My struggles as a communist and as a student have always been a challenge for me. I was first introduced to ICWP when I was in high school thanks to someone on my high school campus who would distribute Red Flag to students. After reading a couple of issues of Red Flag, I decided to join ICWP. Joining the party involved continuing to read and discuss Red Flag, but I also began writing for our paper and participating in sales. At times I found it very easy to balance high school, activities, family, and the party because I had less responsibility. As time progressed, it became harder for me to commit to all the activities I was once able to do. Now, as a community college student, I still struggle constantly with assignments, classes, family obligations, and making time for our party. What makes things even more complicated is that I also have to balance these responsibilities with a job to help support my family. As communists, we know that mobilizing the masses to abolish capitalism and build communism also involves trying to survive under it, while it still exists. Although I feel conflicted at times, I have found other ways to contribute to our cause of building a communist society.
I have decided to write more for Red Flag and to express our communist point of view in my writing assignments, especially on global issues that affect the working class. I will also speak with my friends and fellow students about communism. By writing this, I hope to help other working students understand that, no matter what else we have going on in our lives, we can always find ways to contribute to our party and the fight for communism. To my fellow student comrades around the world, what challenges do you have in balancing your schoolwork, and other commitments, with your commitment to ICWP and building communist revolution? What are some ways you have found to resolve them?

--Red Student

"FLIES" Article was Biased: We Need Rules

Response to Review of "Lord of the Flies"

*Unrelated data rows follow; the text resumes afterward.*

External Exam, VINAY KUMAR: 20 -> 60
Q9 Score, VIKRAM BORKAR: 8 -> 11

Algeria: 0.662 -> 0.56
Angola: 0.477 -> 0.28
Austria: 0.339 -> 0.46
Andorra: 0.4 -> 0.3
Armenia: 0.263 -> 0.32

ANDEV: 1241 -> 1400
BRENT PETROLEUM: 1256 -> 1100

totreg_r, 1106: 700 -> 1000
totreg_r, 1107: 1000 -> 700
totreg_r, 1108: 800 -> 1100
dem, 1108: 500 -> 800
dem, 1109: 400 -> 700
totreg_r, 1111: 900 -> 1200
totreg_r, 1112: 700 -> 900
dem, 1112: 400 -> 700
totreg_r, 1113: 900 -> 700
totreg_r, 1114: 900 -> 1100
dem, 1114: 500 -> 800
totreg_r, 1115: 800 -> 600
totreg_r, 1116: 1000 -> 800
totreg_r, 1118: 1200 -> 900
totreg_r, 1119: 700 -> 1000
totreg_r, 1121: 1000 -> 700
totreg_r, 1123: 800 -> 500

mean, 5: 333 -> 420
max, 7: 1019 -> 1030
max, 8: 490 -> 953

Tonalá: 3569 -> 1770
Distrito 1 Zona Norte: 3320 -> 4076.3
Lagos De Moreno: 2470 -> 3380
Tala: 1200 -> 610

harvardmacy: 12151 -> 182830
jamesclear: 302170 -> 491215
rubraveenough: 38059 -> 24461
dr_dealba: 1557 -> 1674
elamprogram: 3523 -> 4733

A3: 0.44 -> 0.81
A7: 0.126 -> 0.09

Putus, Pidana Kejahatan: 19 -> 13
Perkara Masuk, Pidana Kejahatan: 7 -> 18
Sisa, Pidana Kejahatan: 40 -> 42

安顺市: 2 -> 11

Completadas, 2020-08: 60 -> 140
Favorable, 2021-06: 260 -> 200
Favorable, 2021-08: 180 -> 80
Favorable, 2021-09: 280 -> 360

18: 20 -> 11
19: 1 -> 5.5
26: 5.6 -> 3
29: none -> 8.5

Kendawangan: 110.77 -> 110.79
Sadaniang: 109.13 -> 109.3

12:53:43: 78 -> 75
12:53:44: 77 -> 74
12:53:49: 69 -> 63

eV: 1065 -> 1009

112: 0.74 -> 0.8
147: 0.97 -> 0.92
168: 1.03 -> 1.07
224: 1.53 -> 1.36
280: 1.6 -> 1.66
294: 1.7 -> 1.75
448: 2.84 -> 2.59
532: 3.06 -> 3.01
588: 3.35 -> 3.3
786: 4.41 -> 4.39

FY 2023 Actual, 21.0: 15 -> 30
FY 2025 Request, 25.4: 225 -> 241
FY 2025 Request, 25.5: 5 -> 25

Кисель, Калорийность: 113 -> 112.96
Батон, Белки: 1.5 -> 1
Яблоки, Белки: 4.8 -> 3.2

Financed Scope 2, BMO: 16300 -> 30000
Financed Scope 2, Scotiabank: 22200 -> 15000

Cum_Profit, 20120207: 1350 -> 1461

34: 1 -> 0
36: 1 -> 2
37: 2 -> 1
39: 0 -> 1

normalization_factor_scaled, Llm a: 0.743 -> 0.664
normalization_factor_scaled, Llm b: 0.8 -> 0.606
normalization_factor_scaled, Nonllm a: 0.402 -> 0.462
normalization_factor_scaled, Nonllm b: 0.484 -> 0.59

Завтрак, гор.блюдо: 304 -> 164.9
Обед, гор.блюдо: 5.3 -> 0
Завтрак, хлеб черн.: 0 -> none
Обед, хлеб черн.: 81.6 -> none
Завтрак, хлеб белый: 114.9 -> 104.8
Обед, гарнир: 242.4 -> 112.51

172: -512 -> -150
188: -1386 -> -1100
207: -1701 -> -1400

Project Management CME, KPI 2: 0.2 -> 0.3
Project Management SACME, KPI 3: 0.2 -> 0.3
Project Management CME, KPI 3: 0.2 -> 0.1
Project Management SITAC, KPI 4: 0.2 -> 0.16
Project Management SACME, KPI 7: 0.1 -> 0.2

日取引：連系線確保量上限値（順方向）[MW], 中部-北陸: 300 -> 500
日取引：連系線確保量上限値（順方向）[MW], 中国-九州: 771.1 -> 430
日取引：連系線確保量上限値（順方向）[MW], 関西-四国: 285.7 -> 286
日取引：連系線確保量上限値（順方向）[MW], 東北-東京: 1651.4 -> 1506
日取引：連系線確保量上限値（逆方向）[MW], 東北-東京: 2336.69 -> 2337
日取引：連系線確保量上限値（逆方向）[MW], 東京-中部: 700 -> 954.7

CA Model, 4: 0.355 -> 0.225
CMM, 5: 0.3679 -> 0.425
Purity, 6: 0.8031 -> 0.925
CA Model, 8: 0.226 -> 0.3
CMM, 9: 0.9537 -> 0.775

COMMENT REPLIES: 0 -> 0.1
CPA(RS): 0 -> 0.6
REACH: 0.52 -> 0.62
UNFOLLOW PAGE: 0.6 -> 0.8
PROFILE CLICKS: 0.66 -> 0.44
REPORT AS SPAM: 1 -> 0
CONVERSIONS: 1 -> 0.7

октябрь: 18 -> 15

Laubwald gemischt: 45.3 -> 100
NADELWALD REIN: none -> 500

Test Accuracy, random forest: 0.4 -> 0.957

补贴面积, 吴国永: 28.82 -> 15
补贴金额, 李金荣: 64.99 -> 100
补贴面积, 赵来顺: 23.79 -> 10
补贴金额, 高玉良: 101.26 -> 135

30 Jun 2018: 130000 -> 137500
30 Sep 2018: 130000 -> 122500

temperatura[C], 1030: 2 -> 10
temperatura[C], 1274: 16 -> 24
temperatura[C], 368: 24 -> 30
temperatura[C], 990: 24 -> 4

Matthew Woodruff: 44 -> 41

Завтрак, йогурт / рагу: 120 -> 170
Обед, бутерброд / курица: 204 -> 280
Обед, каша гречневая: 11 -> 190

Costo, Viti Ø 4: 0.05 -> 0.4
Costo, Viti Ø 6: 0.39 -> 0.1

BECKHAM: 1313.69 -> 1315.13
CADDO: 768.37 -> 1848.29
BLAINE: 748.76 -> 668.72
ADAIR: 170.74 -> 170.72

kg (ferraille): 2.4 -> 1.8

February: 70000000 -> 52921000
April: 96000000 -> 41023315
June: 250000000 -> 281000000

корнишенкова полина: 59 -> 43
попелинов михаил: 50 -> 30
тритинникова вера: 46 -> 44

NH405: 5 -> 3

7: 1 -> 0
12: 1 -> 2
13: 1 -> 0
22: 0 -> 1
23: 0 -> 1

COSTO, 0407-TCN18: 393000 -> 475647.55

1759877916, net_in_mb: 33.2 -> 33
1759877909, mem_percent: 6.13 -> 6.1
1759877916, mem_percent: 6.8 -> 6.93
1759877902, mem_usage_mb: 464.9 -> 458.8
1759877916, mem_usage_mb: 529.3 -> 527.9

I believe that this book review was unfairly biased and that only certain areas were pinpointed to make a point. The author of the article picked the worst moments of the novel to illustrate his point that capitalism warps the natural state of people.
I believe that how the book portrayed the boys is, in fact, the natural state of adolescents. The novel is about young boys, stranded and unsupervised on an island and it shows their natural state: violent and aggressive. So, to say that all men are naturally violent and aggressive, due to their nature being tainted by capitalism, is inaccurate. This is why rules are needed. Young people need guidance from elders and guidelines of how to behave; rules provide those guidelines. To take the novel Lord of the Flies and say that the young boys featured in it are a representation of all humanity, is not fair, due to them being young and not fully shaped by a society which provides rules in order for them to adequately function as people. Doing this is the same as taking a book on small children and saying that men, in their natural state, are whiny, immature, and irresponsible. It is a misrepresentation and it can be used to support a bias on humanity, such as Lord of the Flies was.

—Reader

Response to Critique

Thank you, comrade, for your critique. We hope more young people take time to respond to articles they feel strongly about. Your response provides an opportunity to clarify some points we made in the review. People are products of upbringing (external) and nature (internal) when it comes to morals and values.
External influences include our parents, friends, teachers, media, etc. and the ways the system we live under has us relate to each other. The internal includes our natural contradictions such as selfish vs. considerate of others, greedy vs. giving, violent vs. calm, individualistic vs. collective etc. These ways of being have nothing to do with rules and/or laws, but are struggles with ourselves.
Dialectics tells us that while the external is necessary, the internal is primary. So, while Capitalism nurtures our selfish, greedy, violent, individualistic side, this does not mean that we lose our ability or desire to be considerate, giving, calm and collective. A communist society will work to bring out the latter by design of our social relations to each other and communist education.